GOAL OF THE EXERCISE:
Transcribe every line of the records below verbatim, leaving the pictures out of your answer.

Chart tasks with short answers:

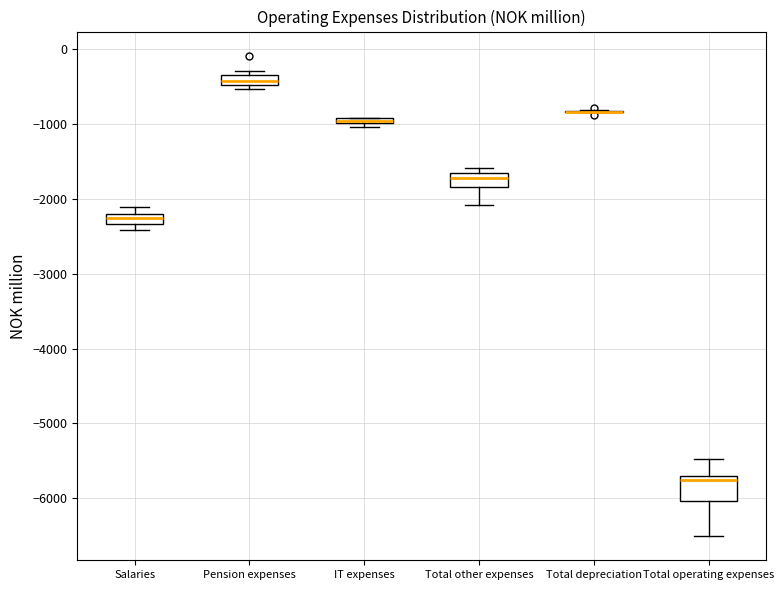

Comparing the boxes themselves (not the whiskers), which one is the tallest?

Total operating expenses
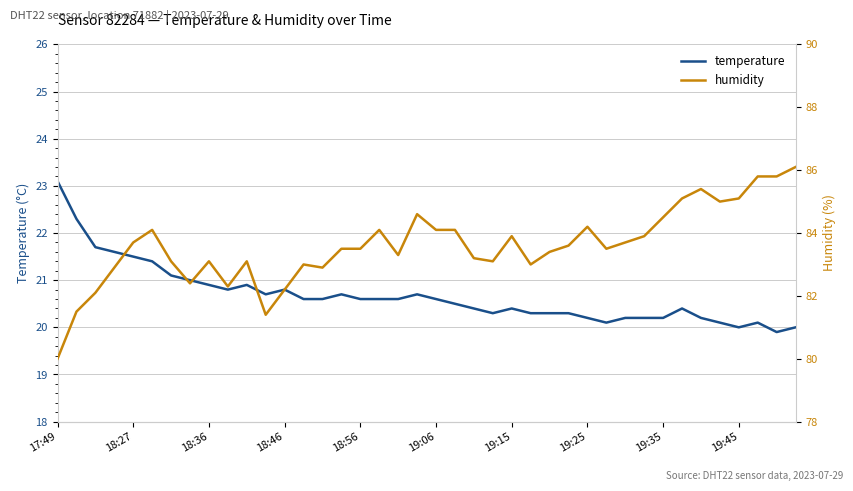

The temperature series shows 8.5 at 18:36. True or false?

False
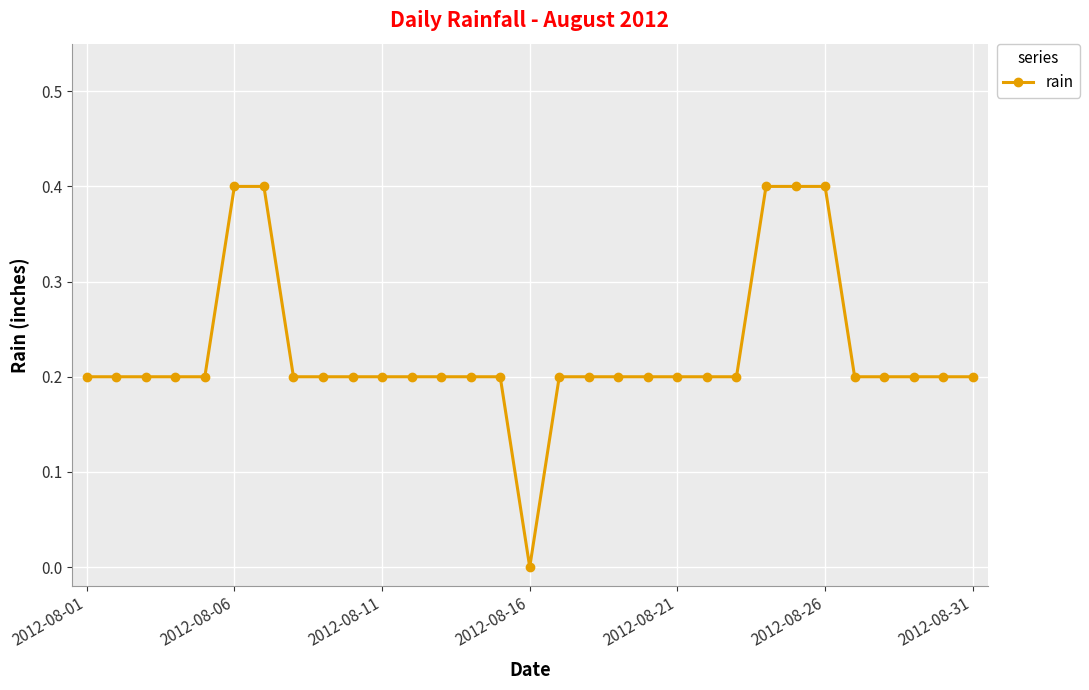

What is the value of the 22nd point from the left?

0.2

WRITTEN RESPONSE:
Comparing the boxes themselves (not the whiskers), which one is the tallest?

Total operating expenses

The temperature series shows 8.5 at 18:36. True or false?

False

What is the value of the 22nd point from the left?

0.2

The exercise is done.